How do Exchanges Benefit?
Improved Security
As I mentioned above, users also benefit from this. Since the exchange’s database was “migrated” to the blockchain, it can’t be attacked like it usually is, the whole blockchain would need to be target of an attack.
Reduced Costs
This derives directly from the point above. The exchange doesn’t have to maintain and secure their customer database anymore. This saves time and man power, essential for other tasks, as well as money as it might not need to hire a developer to secure it. It can then redirect these costs and time where they’re needed the most and take maximum advantage of them.
Network Effect
As a decentralized network of exchanges, every time the platform is promoted by any number of services to a customer, this is one more potential customer that will have exposure your exchange and can end up using it.
Shared Order books
This was something I’ve placed on the “User benefits” section but it also benefits exchanges. Why you may ask? Well, shared order books have more market depth and can help increase liquidity. Instead of having many illiquid markets trading the same assets, you have one single market for everyone. How do exchanges benefit from this? Users always look to trade on the exchanges with the most volume and liquidity so they don’t have to worry with huge spreads and big market swings. This makes it more attractive for users to use your service. It even makes it possible for a smaller exchange to directly compete with the big ones as the volume of all combined exchanges might be as big as the volume of one big centralized exchange. Exchanges don’t have to worry with liquidity any more. A new one can enter the market and provide the liquidity it's users need right away without having to build it for long periods of time.

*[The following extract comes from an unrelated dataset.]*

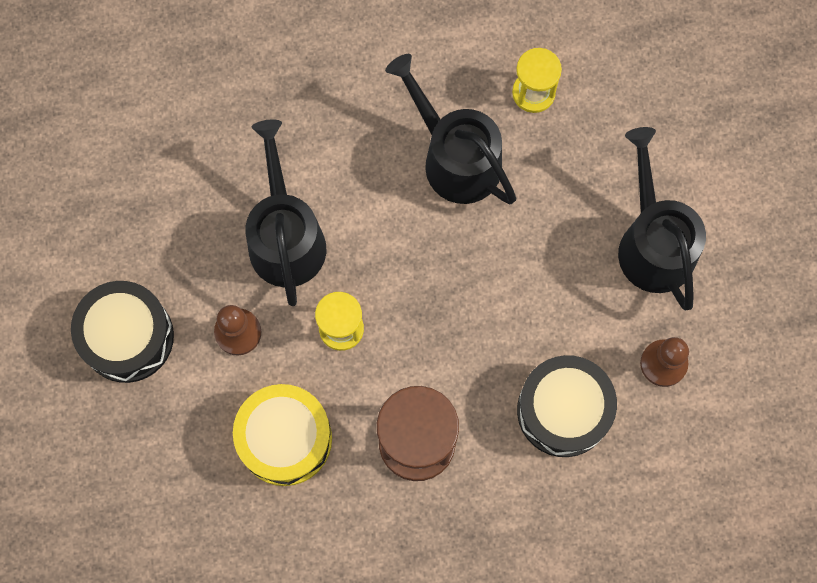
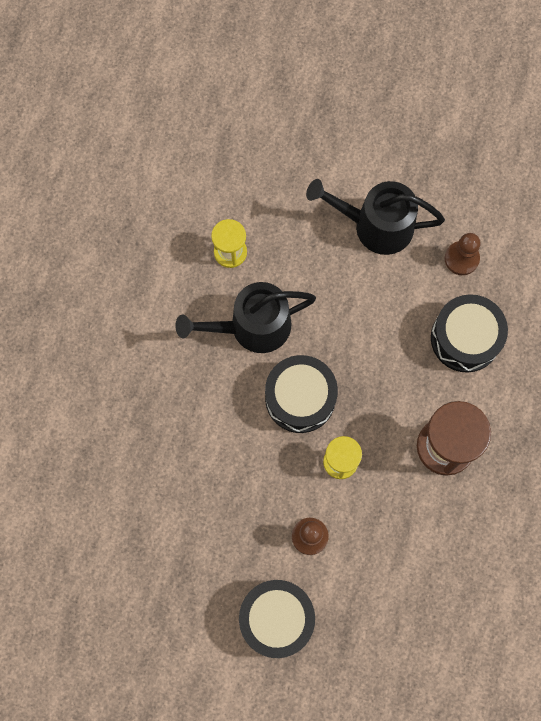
camera: 65 degrees left, 0 degrees up
(285, 439) = (402, 537): yellow drum -> none
(286, 237) = (255, 471): black watering can -> none
(395, 250) = (300, 398): none -> black drum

Better Brand and Reputation
Reputation is priceless. We've seen exchanges with a relatively high volume that, after an attack just have not been the same. It's something that it's really hard to conquer back in this space.
Eventually all of these new proprieties provide a better service to the customer and are a statement of the exchange’s dedication to their users. It ends helping the exchange building its own brand, recognized by the quality of its services. A safe haven for its users, protecting them against the threats other exchanges are vulnerable to.